=== Text ===
Serge Durand

Serge Durand

PhD student in Trustworthy AI

CEA List LSL

INRIA Antique (ENS Paris)

About me

I am finishing a PhD on trustworthy AI with a defense in December 2025. I researched the use of over-approximations to help train, verify, and explain neural networks. I am broadly interested in making deep learning models more trustworthy.

On my free time I enjoy cooking (and eating), coffee (I tend to use freshly ground light/medium roast beans brewed with Aeropress), climbing (almost exclusively indoor bouldering), rugby (watching).

Interests

  • Artificial Intelligence
  • Neural Networks Robustness & Verification
  • Explainable AI

Education

  • Doctorat en Informatique (PhD), 2025

    ENS Paris - Saclay / CEA List

  • Master Parisien de recherche en Informatique - M2, 2021

    ENS Paris - Saclay / Paris 7 Diderot - now Université de Paris

  • Master Parisien de recherche en Informatique - M1, 2020

    ENS Paris - Saclay / Paris 7 Diderot - now Université de Paris

  • Licence de Mathématiques, mineure informatique, 2019

    Université Pierre et Marie Curie (UPMC) - now Sorbonne Université

Experience

 
 
 
 
 

PhD Student

CEA List, Laboratoire de Sécurité et Sûreté du Logiciel (LSL)
===
Exercise goal — Can you pick up the Serge Durand profile page after its last entry, "CEA List, Laboratoire de Sécurité et Sûreté du Logiciel (LSL)", and continue writing it?
=== Exercise data ===
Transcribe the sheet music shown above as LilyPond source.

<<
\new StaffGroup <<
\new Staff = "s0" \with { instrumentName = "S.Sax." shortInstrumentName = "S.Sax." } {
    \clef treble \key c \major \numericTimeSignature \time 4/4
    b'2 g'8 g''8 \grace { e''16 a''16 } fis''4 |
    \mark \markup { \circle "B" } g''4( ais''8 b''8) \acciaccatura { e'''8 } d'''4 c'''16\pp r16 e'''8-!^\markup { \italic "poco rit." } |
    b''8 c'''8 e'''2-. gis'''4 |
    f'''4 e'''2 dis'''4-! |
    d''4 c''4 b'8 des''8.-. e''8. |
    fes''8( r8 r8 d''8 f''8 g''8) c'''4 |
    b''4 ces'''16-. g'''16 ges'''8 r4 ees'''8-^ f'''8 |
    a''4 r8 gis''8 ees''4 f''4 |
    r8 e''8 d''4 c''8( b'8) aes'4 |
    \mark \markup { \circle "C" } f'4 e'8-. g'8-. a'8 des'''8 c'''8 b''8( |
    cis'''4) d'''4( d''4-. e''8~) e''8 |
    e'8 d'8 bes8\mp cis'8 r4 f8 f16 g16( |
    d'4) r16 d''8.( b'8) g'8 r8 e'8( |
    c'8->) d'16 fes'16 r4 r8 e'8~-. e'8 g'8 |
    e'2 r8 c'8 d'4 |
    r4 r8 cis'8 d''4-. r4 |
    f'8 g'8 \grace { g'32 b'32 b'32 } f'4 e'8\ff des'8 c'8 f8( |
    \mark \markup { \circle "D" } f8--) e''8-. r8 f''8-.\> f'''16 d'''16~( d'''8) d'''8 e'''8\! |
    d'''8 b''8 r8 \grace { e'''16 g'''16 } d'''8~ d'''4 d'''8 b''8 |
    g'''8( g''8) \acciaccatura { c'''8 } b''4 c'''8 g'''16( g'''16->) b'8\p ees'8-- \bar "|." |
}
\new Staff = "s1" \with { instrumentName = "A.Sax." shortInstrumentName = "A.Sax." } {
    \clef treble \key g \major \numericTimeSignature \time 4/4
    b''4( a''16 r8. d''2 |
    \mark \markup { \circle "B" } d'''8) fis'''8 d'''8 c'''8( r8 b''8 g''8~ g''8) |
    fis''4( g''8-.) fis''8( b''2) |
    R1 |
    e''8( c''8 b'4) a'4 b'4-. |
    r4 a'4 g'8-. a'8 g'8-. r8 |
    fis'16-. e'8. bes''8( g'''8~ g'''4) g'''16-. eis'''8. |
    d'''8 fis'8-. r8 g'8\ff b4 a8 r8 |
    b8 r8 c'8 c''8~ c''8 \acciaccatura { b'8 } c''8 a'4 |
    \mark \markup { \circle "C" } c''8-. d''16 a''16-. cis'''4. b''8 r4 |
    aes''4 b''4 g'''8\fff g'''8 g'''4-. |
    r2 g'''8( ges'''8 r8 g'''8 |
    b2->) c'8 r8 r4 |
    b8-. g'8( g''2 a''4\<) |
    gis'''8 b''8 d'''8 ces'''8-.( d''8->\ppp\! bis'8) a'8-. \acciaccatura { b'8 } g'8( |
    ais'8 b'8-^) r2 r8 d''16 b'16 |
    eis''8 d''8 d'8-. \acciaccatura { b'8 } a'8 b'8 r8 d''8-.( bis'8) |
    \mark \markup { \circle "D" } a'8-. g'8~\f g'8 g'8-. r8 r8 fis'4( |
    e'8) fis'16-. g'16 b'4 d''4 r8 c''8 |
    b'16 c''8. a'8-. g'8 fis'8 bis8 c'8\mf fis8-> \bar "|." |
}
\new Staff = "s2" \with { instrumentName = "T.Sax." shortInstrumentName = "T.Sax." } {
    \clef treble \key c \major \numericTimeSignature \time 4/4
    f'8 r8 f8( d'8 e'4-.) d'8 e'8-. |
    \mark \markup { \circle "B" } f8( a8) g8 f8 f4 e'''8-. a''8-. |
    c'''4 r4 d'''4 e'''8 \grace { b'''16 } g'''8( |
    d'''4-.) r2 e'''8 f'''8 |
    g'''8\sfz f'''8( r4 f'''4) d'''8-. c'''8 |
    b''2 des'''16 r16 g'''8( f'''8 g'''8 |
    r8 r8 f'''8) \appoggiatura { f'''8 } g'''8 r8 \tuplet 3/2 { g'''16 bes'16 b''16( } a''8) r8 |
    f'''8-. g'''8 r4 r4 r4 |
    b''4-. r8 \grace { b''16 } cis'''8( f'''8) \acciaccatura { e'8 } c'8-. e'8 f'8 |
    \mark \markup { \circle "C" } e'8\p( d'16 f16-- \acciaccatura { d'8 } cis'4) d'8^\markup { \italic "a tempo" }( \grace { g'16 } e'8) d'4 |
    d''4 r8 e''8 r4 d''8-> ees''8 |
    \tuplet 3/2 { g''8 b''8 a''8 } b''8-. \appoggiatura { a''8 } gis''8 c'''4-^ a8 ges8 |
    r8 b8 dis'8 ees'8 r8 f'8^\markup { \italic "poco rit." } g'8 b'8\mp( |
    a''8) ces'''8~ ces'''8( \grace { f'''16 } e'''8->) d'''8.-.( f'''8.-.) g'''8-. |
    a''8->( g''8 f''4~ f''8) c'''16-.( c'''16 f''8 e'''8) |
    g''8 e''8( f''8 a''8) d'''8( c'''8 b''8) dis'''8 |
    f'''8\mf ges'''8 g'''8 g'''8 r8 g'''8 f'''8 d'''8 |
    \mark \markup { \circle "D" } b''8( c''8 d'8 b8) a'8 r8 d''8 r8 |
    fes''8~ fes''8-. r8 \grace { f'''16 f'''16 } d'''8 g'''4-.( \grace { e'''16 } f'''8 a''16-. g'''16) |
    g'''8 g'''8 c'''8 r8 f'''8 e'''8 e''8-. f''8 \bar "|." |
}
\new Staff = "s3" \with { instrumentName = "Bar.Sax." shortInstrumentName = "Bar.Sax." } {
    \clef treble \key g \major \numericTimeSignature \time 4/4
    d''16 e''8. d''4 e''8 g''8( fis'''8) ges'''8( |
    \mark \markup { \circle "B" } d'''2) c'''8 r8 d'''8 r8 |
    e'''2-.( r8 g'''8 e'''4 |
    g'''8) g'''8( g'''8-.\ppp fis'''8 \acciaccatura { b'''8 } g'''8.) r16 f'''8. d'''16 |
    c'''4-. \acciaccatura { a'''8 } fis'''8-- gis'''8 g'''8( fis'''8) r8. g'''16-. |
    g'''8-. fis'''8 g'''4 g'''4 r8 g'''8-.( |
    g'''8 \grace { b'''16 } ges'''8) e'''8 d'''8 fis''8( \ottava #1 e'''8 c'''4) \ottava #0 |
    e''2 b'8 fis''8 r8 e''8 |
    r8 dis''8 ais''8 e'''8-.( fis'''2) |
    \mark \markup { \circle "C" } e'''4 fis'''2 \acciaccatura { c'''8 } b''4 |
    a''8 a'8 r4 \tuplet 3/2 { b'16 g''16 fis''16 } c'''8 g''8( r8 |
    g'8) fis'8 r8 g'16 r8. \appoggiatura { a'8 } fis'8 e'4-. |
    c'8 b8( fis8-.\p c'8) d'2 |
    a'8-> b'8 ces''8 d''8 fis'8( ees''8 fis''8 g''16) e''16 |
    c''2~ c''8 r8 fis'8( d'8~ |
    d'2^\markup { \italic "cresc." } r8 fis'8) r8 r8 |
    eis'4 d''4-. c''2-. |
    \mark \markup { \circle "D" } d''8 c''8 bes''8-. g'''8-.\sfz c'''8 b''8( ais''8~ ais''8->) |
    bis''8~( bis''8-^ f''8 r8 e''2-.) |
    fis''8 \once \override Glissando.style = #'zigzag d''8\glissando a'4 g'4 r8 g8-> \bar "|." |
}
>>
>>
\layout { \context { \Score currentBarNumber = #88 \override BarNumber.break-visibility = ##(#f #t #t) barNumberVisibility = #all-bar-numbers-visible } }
===
Result for this task —
Nov 2021 – Dec 2025 Paris
Over-Approximating Neural Network for Verification, Robustness, and Explainability. PhD directed by François Terrier, co-supervised by Zakaria Chihani and Caterina Urban.
 
 
 
 
 

Intern

CEA List, Laboratoire de Sécurité et Sûreté du Logiciel (LSL)

Mar 2021 – Sep 2021 Paris
Neural Network Verification with PyRAT
 
 
 
 
 

Intern

Antique (INRIA / ENS Ulm lab)

Jun 2020 – Aug 2020 Paris
Verification of ACAS Xu networks using abstract interpretation

Recent Publications

Over-Approximating Neural Networks for Verification, Robustness and Explainability

We show in this thesis several applications of over-approximations of neural networks to improve trust in AI systems in three areas: verifications, robust training and (formal) explainability.

On Using Certified Training towards Empirical Robustness

Combining certified and adversarial losses can help empirical robustness to local perturbations.

ReCIPH: Relational Coefficients for Input Partitioning Heuristic

An input partitioning heuristic for efficient neural network verification of low-dimensional input models.